# TASK REQUIREMENTS
Scan the records below for the line with "be potential biohazards are used;" and the line with "2) Separated areas", and retype that range exactly, both ends included, pictures excepted.

(Page-level text extractions)
********************

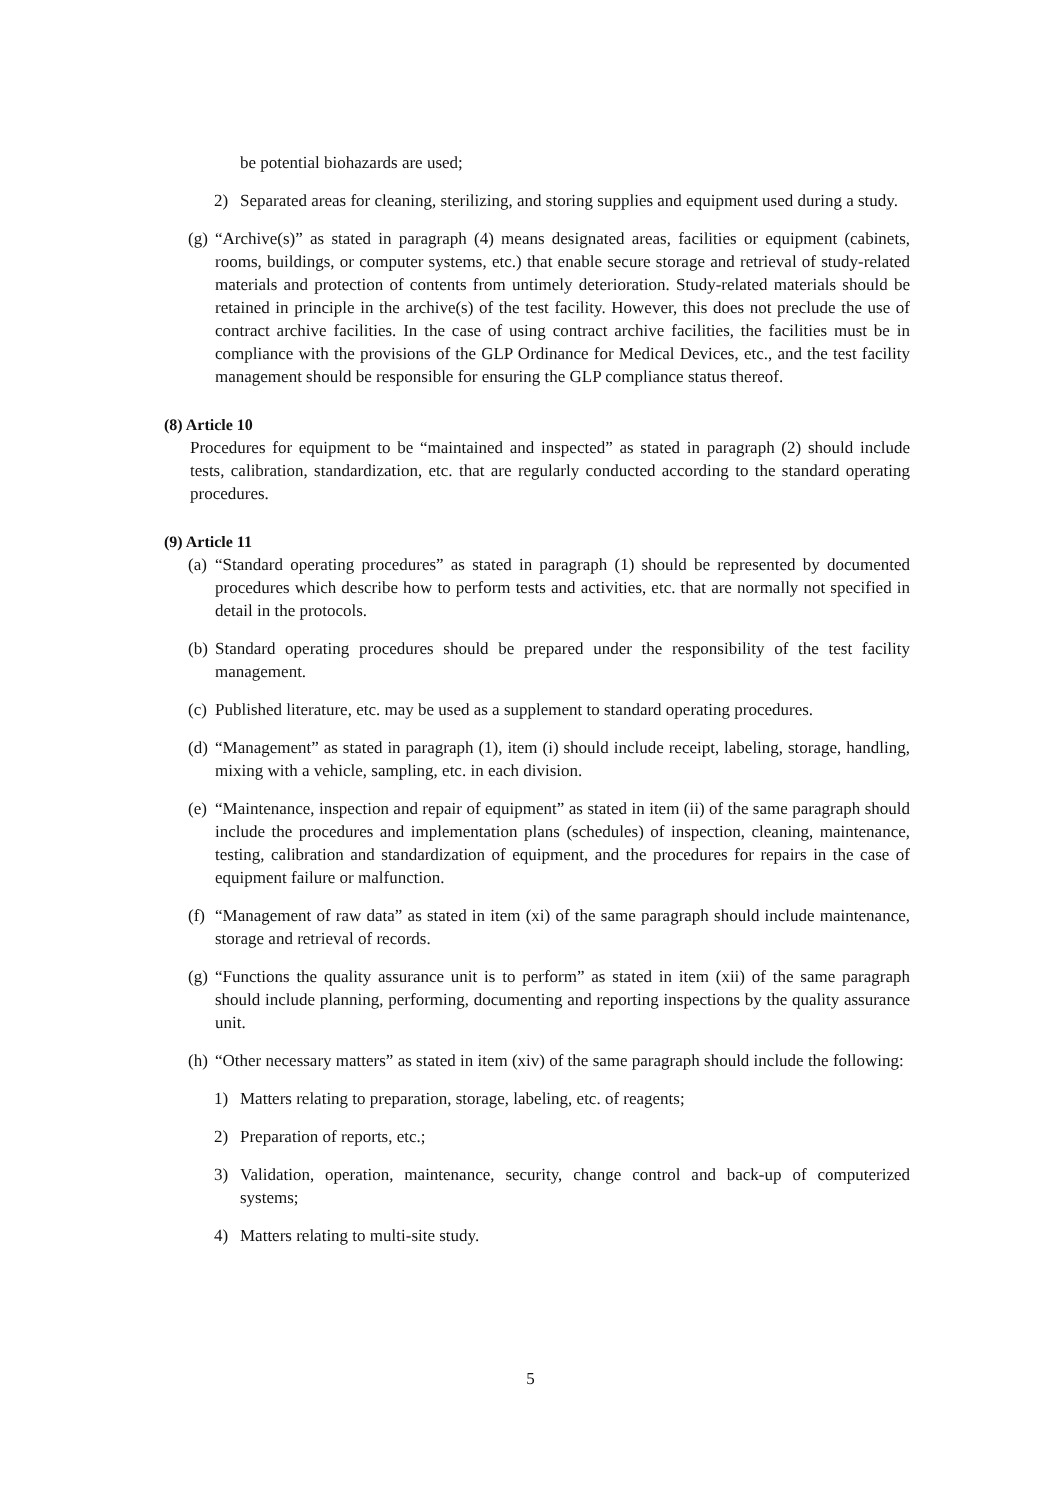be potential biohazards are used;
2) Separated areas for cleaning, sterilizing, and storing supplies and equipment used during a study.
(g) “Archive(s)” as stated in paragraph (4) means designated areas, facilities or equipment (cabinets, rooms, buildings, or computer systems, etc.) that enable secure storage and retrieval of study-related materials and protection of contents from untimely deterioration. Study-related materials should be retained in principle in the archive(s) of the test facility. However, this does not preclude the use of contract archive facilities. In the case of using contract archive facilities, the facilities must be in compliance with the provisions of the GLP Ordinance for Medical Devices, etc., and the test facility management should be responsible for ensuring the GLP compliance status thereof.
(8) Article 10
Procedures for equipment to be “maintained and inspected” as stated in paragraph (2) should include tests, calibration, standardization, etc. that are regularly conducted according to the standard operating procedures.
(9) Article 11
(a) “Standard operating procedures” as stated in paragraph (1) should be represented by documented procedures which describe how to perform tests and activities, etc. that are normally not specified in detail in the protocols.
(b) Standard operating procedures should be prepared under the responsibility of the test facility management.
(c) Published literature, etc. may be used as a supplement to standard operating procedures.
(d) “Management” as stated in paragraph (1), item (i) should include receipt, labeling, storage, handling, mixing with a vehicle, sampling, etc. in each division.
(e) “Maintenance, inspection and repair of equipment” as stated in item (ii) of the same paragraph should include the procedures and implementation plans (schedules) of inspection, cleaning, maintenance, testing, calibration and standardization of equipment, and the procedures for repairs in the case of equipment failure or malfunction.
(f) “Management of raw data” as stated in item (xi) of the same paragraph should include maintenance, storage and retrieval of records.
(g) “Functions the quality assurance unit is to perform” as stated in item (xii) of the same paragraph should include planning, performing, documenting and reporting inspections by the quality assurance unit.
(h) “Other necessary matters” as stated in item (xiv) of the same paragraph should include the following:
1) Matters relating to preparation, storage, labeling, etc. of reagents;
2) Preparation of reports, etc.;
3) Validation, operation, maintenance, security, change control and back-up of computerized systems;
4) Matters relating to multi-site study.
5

********************

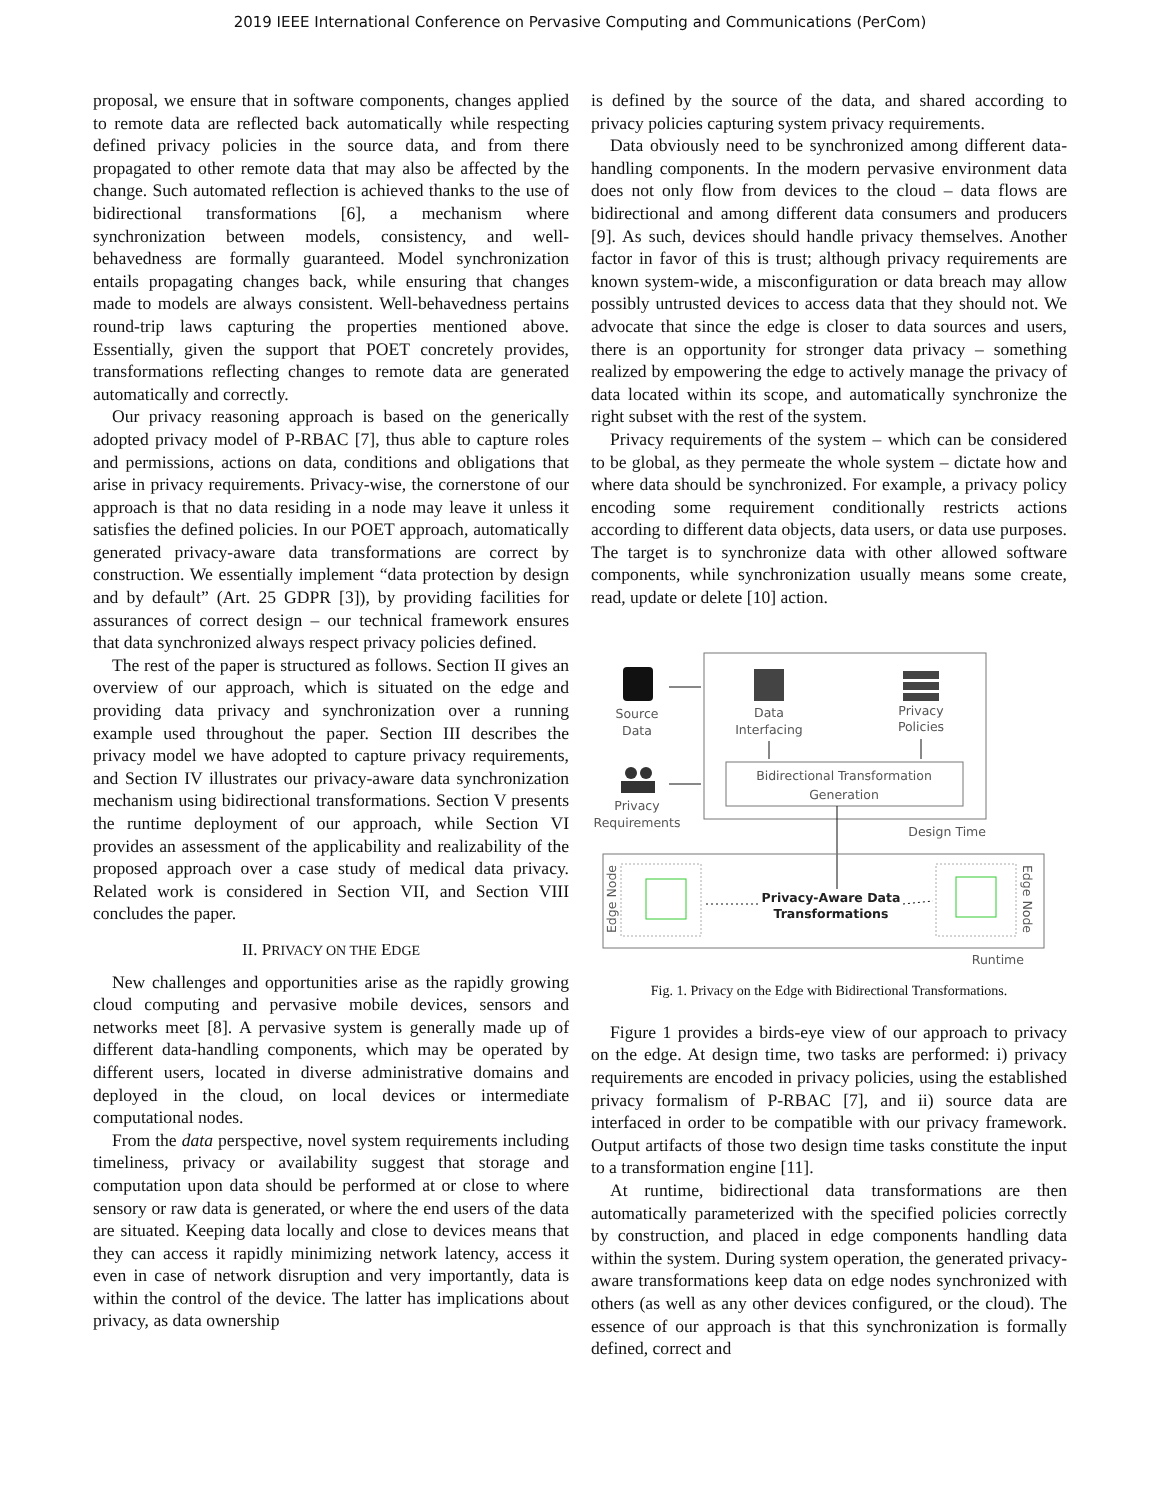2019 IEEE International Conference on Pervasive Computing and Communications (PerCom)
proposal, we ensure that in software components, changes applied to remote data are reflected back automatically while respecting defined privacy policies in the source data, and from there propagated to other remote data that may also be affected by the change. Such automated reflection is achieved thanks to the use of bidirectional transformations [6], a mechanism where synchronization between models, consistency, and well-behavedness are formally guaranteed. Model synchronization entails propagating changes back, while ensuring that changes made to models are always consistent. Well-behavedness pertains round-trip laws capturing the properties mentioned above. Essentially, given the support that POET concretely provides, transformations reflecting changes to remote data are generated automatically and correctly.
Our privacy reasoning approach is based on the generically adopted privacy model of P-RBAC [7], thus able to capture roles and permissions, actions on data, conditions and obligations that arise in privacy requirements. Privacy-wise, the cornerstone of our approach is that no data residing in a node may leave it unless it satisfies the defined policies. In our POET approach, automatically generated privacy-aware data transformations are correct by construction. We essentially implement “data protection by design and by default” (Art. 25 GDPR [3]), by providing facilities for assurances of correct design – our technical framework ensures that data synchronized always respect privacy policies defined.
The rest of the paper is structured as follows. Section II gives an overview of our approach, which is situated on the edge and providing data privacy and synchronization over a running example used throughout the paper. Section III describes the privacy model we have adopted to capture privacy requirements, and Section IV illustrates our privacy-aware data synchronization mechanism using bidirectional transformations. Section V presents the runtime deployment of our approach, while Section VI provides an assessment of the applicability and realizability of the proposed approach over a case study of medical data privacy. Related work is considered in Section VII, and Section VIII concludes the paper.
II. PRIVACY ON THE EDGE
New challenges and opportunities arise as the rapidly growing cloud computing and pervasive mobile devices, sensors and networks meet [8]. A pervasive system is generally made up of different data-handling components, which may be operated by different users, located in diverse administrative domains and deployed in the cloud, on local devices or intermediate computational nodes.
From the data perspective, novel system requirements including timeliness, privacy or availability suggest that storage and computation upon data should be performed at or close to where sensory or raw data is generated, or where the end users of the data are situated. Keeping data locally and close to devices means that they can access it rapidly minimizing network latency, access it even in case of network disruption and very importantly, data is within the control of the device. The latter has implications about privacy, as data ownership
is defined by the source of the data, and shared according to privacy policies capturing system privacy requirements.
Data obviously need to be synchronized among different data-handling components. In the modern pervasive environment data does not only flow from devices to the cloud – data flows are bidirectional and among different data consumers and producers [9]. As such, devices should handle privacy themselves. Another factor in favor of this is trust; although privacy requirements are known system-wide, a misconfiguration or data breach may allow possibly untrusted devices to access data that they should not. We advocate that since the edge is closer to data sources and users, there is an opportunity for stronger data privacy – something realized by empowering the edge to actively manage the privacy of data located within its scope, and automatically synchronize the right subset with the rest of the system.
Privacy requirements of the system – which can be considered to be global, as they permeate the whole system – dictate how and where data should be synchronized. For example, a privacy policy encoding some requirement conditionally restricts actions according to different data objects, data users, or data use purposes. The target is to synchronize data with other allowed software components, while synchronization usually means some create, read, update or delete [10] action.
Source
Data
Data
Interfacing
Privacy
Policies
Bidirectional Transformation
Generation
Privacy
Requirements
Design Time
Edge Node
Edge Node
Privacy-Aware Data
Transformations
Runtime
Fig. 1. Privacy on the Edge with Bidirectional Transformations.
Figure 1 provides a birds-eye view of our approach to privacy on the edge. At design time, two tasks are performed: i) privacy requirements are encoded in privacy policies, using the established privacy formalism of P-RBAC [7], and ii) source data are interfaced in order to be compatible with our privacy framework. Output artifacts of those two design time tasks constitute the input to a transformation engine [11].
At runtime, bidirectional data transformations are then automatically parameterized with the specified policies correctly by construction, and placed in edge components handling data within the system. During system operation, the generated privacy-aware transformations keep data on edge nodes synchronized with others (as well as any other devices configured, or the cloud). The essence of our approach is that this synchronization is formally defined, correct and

********************

# EXERCISE RESPONSE
be potential biohazards are used;
2) Separated areas for cleaning, sterilizing, and storing supplies and equipment used during a study.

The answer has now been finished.